Meanwhile 55% of online fans who used Napster decreased their purchases to zero?
that's an absolutely terrible argument. too bad that the remaining 55 percent only stated that they haven't increased their music purchases. you used an extreme to prove your case, which is normally known as "propaganda".
No, that was not an argument at all, which you would have realized if you had not chosen to ignore the question mark. Far from being propaganda, the simple questioning of omitted data points to a serious flaw in Jon's supporting data.
They also said that they were willing to pay for a trip to Mars
see, this argument is just sad. that's like saying "so what if people need food to live, they also like to download pics of Natalie Portman, so any data on their need for food is irrelevant." Existential reasoning is still existential.
No, it is more like saying that people lie about what they are willing to pay for, as I specifically pointed out in my previous post.
It means no such thing. It suggests that people want something for free and that they are quicker to lie about their willingness to pay than they are to produce their money.
show us ONE case study that backs up that claim.
Oh, I don't know. How about comparing two studies. One where a large percentage of people claim that they would be willing to pay for a good that they are getting from a contested system for free. The other study indicates that when it comes time to pay for what they have been getting for free, most people aren't willing to ante up the cash. Gee, maybe we could use the two studies that Jon quoted from.
The rest of your post is pretty hysterical. you're trying to flame JonKatz by agreeing with everything he says, and putting a small amount of spin on it.
The spin that I put on it was that Jon was aiming in the wrong direction. I disagree with Jon on two points. First, music execs are trying to protect their own turf which is not a silly thing to do and does not qualify them for titles such as "dunder-headed". Second people are not honorable and noble, willing to pay for something that they can get for free, regardless of the fact that it may be the "right thing".
Jon likes to paint a romantic picture of the computer using public using an us-vs-them mentallity of the smart, noble geek against the dumb, greedy corporatist. Well, geeks aren't nearly as noble corporatist nearly as dumb as Jon tries to make out. What is so hysterical about that?
You're point that the execs are dunderheads for their stance is misguided because you refuse to see where they are standing. You cannot defeat an enemy until you understand what they are fighting.
Nearly two-thirds of the 1,135 college students surveyed say they download music as a way to sample music before buying it. The proliferation of online music is introducing consumes to artists they don't know, in almost precisely the same way department stores offer samples of food, perfume and other retail items. A survey by Yankelovich Partners for the Digital Media Association found that about half the music fans in the U.S. turn to look for artists they can't or don't hear in other venues, like radio. Nearly two-thirds of those who downloaded music from the Web say that their search ended in a music purchase. Music labels should have been donating money to Napster users, not threatening to sue them and chase the site off of college campuses.

**GIVEN ENTRIES**

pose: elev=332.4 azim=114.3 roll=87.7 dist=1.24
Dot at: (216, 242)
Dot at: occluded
* * *
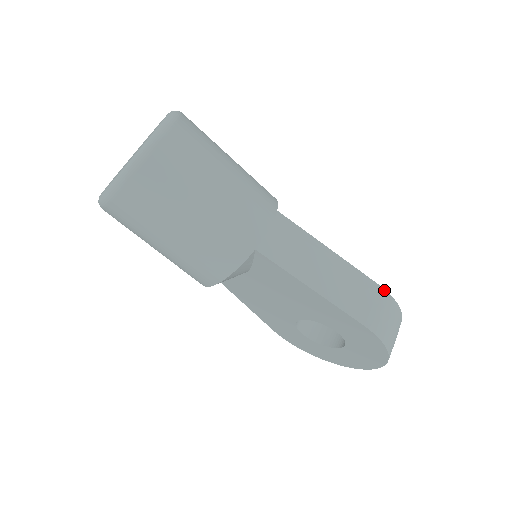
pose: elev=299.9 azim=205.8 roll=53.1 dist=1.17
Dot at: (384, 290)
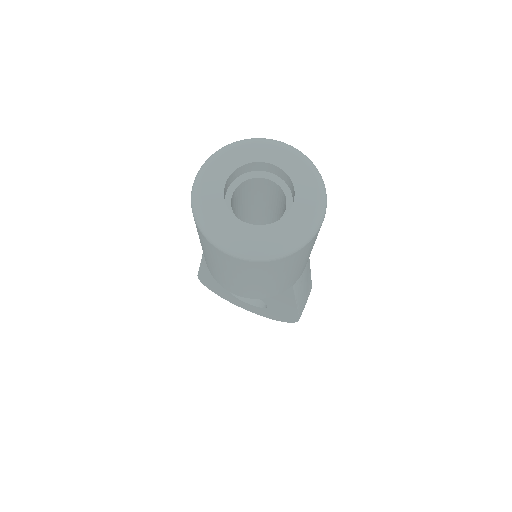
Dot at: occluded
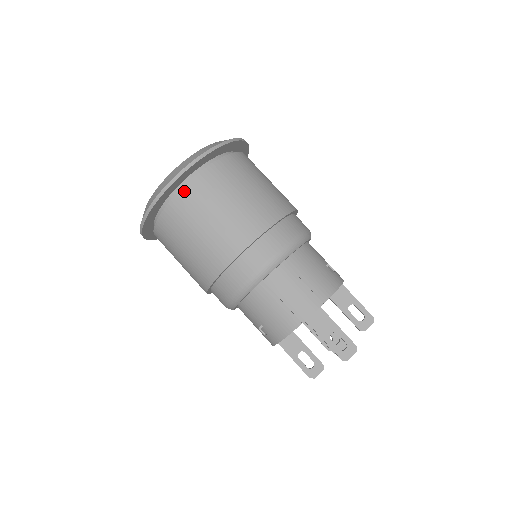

**TASKS AND EXERCISES**
• a. In the Napster discussion, which firm carried out the survey for the Digital Media Association?
• b. Retype the part of the Napster discussion from "Oh, I don't" up to and including "spin on it.".

**WORKED ANSWERS**
• a. Yankelovich Partners

• b.
Oh, I don't know. How about comparing two studies. One where a large percentage of people claim that they would be willing to pay for a good that they are getting from a contested system for free. The other study indicates that when it comes time to pay for what they have been getting for free, most people aren't willing to ante up the cash. Gee, maybe we could use the two studies that Jon quoted from.
The rest of your post is pretty hysterical. you're trying to flame JonKatz by agreeing with everything he says, and putting a small amount of spin on it.